Shenk's Ferry Wildflower Preserve Field Trip
Certainly we went to Shenk's Ferry looking for Trilliums, and we found them, but there was so much more. This slope, like much of the steep terrain alongside the stream valley was enveloped in a haze of Virginia Bluebells. Other species bloomed in mass quantities; spectacular drifts of Phlox, Dicentra, Saxifraga, Trillium colorfully graced the slopes. We saw smaller populations of a number of exciting less commonly encountered plants including Walking fern, White Trout Lily, a senescing Puttyroot, and Showy Orchis (not yet flowering), among others. It was good to be there at the perfect time of year on a spectacular day.

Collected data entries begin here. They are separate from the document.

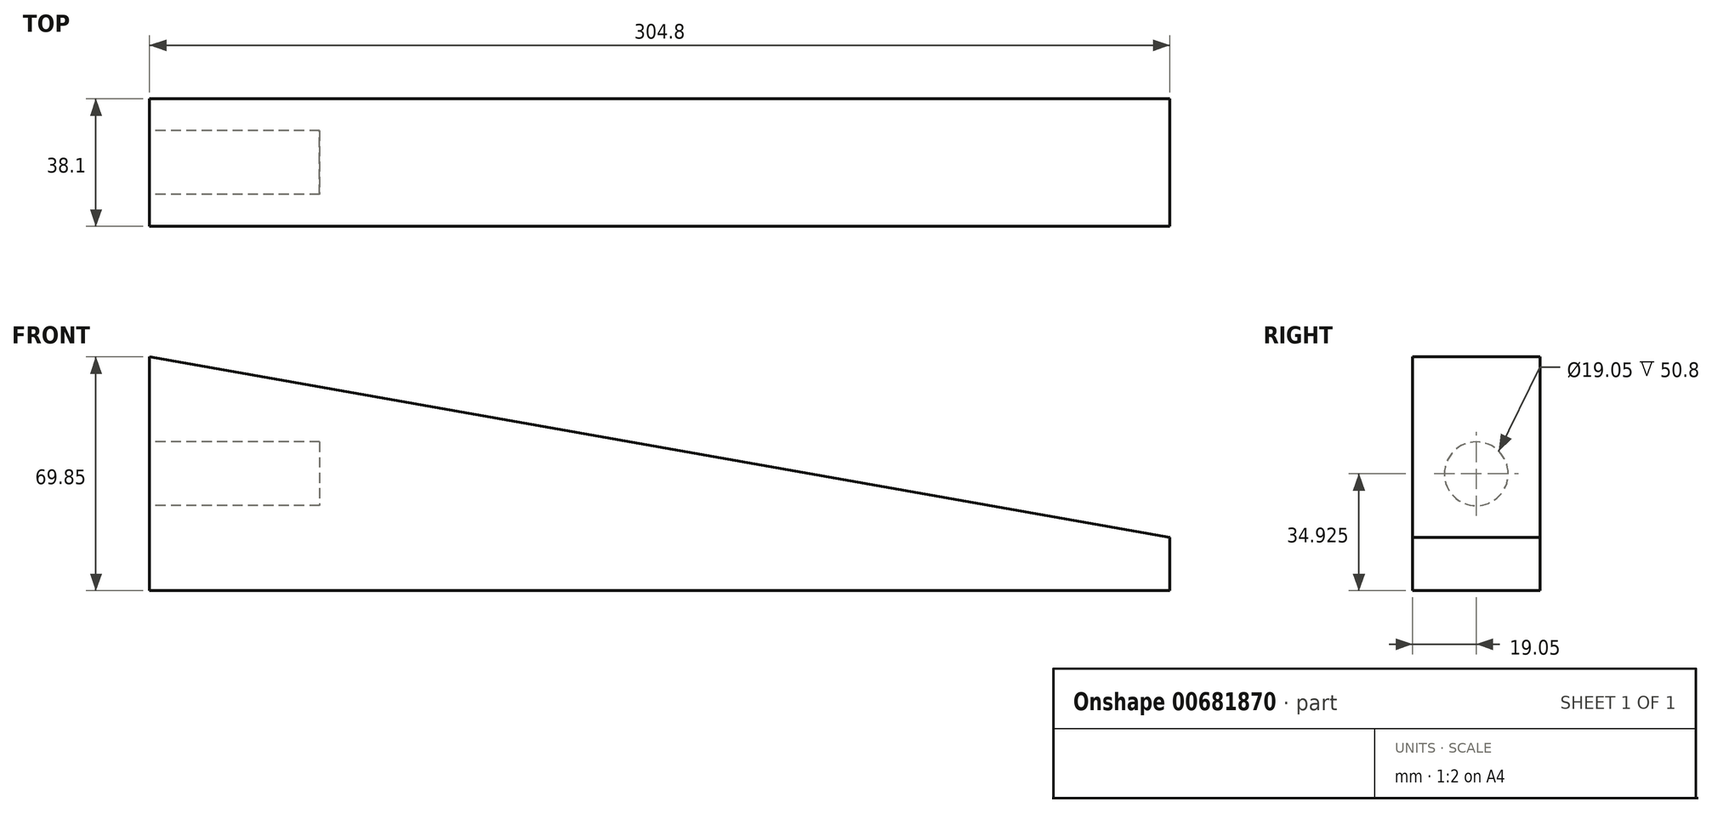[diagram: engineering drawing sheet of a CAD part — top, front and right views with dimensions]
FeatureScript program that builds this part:
annotation { "Feature Type Name" : "Feature", "Feature Type Description" : "" }
export const myFeature = defineFeature(function(context is Context, id is Id, definition is map)
    precondition{}
    {
        {
            var Q0;
            Q0=qCreatedBy(makeId("Front.planeOp"),FACE);
            var sketch = newSketch(context, id + "F0", { "sketchPlane" : qUnion([Q0])});
            skLineSegment(sketch, "E0", {"start": v(0, 0) * mm, "end": v(304.8, 0) * mm});
            skLineSegment(sketch, "E1", {"start": v(0, 0) * mm, "end": v(0, 69.85) * mm});
            skLineSegment(sketch, "E2", {"start": v(304.8, 0) * mm, "end": v(304.8, 15.88) * mm});
            skLineSegment(sketch, "E3", {"start": v(0, 69.85) * mm, "end": v(304.8, 15.88) * mm});
            skSolve(sketch);
        }
        {
            var Q0;
            Q0=makeQuery(id+"F0.imprint","IMPRINT",FACE,{"disambiguationData":[TD([[makeQuery(id+"F0.imprint","IMPRINT",EDGE,{"derivedFrom":sQuery(id+"F0.wireOp",EDGE,"E0")}),1.0]])]});
            extrude(context, id + "F1", {"entities" : qUnion([Q0]), "oppositeDirection" : true, "depth" : 38.1 * mm, "offsetDistance" : 25.4 * mm});
        }
        {
            var Q0;
            Q0=makeQuery(id+"F1.opExtrude","SWEPT_FACE",FACE,{"disambiguationData":[OSD([sQuery(id+"F0.wireOp",EDGE,"E1")])]});
            var sketch = newSketch(context, id + "F2", { "sketchPlane" : qUnion([Q0])});
            skPoint(sketch, "E4", {"position": v(-19.05, 34.93) * mm});
            skCircle(sketch, "E5", {"center": v(-19.05, 34.93) * mm, "radius": 9.52 * mm});
            skSolve(sketch);
        }
        {
            var Q0;
            Q0=makeQuery(id+"F2.imprint","IMPRINT",FACE,{"disambiguationData":[TD([[makeQuery(id+"F2.imprint","IMPRINT",EDGE,{"derivedFrom":sQuery(id+"F2.wireOp",EDGE,"E5")}),1.0]])]});
            extrude(context, id + "F3", {"entities" : qUnion([Q0]), "operationType" : NewBodyOperationType.REMOVE, "oppositeDirection" : true, "depth" : 50.8 * mm, "offsetDistance" : 25.4 * mm});
        }
    });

Shenk's Ferry is a fascinating site. Apparently there is a core of Ordovician limestone with schist at either end. I'll look at the geology later and maybe revise this paragraph, but this is what I got from the local experts. Obviously there is a lot of seeping going on (even young limestone is porous and this limestone isn't young!) that provides enough moisture on those slopes to allow large populations of non-xeric wildflowers. There are a good number of limestone ferns on the fern list available at the head of the trail.
Pennsylvania Power and Light Company owns the land and allows visitation year round from 8:00 to sunset. There was a rumor at this field trip that they are going to turn iit over to a local Conservancy. That could only be a good thing as it will allow for more/any invasive control. There are some invasive issues, predictably worse at the periphery. Garlic mustard abounds; there are quantities of Japanese honeysuckle, Daylilies, Ornithogalum, a monstrously large Oriental bittersweet and more. Still it is a nice site inside and a little work would go a long way.